Of course, they have had to take some liberties; the series is based on Piper Kerman's memoir but is highly fictionalized. So what did they get right about prison life, and what did they miss?
Though my year in federal prison was quite unlike Piper Kerman's — largely on account of the differences between men's and women's prisons — here's my assessment of where Orange nailed it and where it missed the mark.
Small things can have outsize consequences — in positive and negative ways.
A tiny slight or infraction in prison can lead to serious problems. Piper’s offhand remark about the quality of prison cooking leads to Red starving her out for two weeks, and her vaguely dirty dancing with Alex leads to the SHU (Special Housing Unit — solitary confinement).
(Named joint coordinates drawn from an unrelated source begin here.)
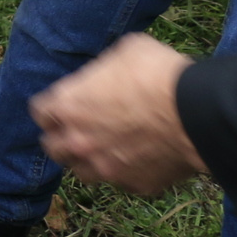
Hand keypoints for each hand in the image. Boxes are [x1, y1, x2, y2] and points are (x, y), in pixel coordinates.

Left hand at [30, 33, 205, 193]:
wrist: (196, 112)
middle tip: (77, 130)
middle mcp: (79, 142)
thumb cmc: (157, 74)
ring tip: (102, 149)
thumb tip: (108, 74)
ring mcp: (106, 168)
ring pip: (82, 172)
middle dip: (61, 137)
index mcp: (69, 106)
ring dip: (88, 160)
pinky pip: (122, 181)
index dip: (51, 108)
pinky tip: (139, 159)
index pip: (40, 112)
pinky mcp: (135, 184)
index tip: (61, 105)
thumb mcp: (124, 52)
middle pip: (53, 147)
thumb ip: (104, 69)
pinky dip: (126, 172)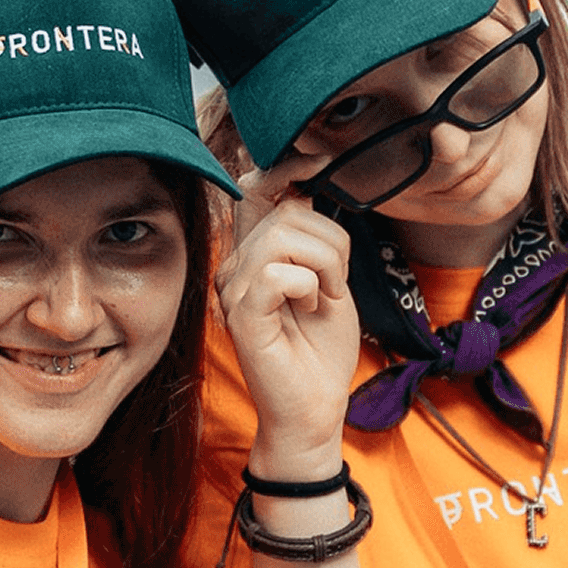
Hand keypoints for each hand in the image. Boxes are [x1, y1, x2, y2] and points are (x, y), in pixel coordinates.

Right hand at [220, 160, 360, 480]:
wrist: (317, 407)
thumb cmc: (321, 351)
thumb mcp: (328, 280)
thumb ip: (313, 238)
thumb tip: (303, 188)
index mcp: (253, 257)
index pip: (257, 193)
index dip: (286, 168)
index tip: (320, 159)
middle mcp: (235, 268)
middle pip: (285, 213)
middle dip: (330, 241)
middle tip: (334, 283)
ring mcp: (233, 290)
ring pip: (282, 236)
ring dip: (323, 265)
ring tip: (322, 298)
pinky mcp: (241, 314)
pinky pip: (277, 272)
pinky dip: (309, 286)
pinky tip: (309, 310)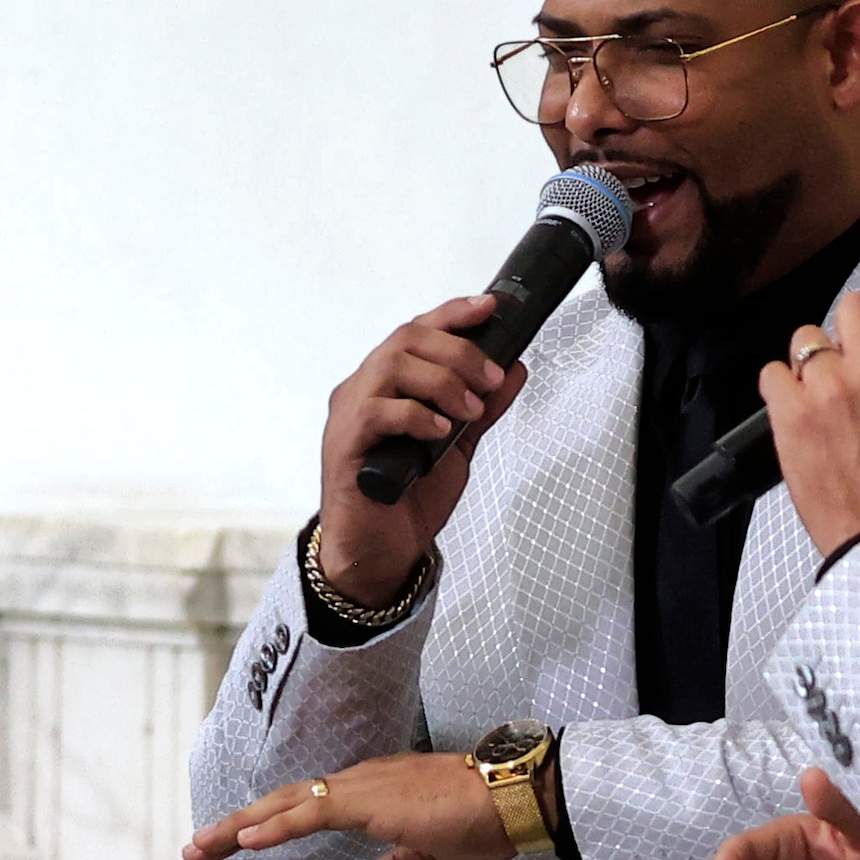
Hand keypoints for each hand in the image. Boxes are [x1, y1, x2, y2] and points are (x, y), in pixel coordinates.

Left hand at [185, 753, 521, 859]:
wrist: (517, 798)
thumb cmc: (487, 819)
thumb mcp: (437, 852)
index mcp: (374, 793)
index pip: (309, 806)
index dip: (269, 823)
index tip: (233, 842)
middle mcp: (361, 783)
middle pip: (286, 801)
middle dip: (237, 825)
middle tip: (195, 848)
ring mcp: (364, 789)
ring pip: (288, 804)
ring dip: (241, 827)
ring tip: (200, 847)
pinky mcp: (372, 802)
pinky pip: (313, 813)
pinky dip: (276, 827)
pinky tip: (246, 841)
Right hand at [311, 294, 519, 606]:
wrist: (383, 552)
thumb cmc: (409, 500)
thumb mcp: (459, 447)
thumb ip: (482, 409)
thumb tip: (514, 370)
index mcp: (387, 384)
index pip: (416, 331)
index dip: (452, 313)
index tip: (489, 307)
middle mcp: (363, 389)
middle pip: (406, 338)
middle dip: (458, 352)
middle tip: (489, 381)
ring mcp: (349, 414)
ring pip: (392, 365)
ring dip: (442, 381)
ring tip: (467, 412)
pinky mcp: (345, 444)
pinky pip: (377, 411)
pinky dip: (417, 416)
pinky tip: (439, 433)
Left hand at [764, 275, 859, 555]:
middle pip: (851, 305)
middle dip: (853, 332)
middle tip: (858, 367)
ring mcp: (827, 388)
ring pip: (806, 339)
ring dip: (813, 363)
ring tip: (828, 398)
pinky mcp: (791, 414)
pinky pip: (772, 373)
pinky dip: (781, 390)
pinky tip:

I can verify this; I saw a guy get slocked — struck by a sock wrapped around a padlock — for cutting in line. Kissinger once said that in academia, “the battles are so bitter because the stakes are so small,” and that is doubly true in prison.
Conversely, given the general privation, the smallest kindness in prison can go a long way. Piper’s creation of medicated lotion for Red’s back gets her right with Red and affords her renewed access to food; a few donuts from Counselor Healy, who oversees the Women’s Advocacy Council (WAC) are seen by most WAC members as a major coup. One of my main strategies to stay safe (I came in at 117 pounds) was to quietly give stolen tomatoes and onions to certain powerful inmates, which effectively helped me build critical alliances. I never dreamed that a bruised tomato might help save my life.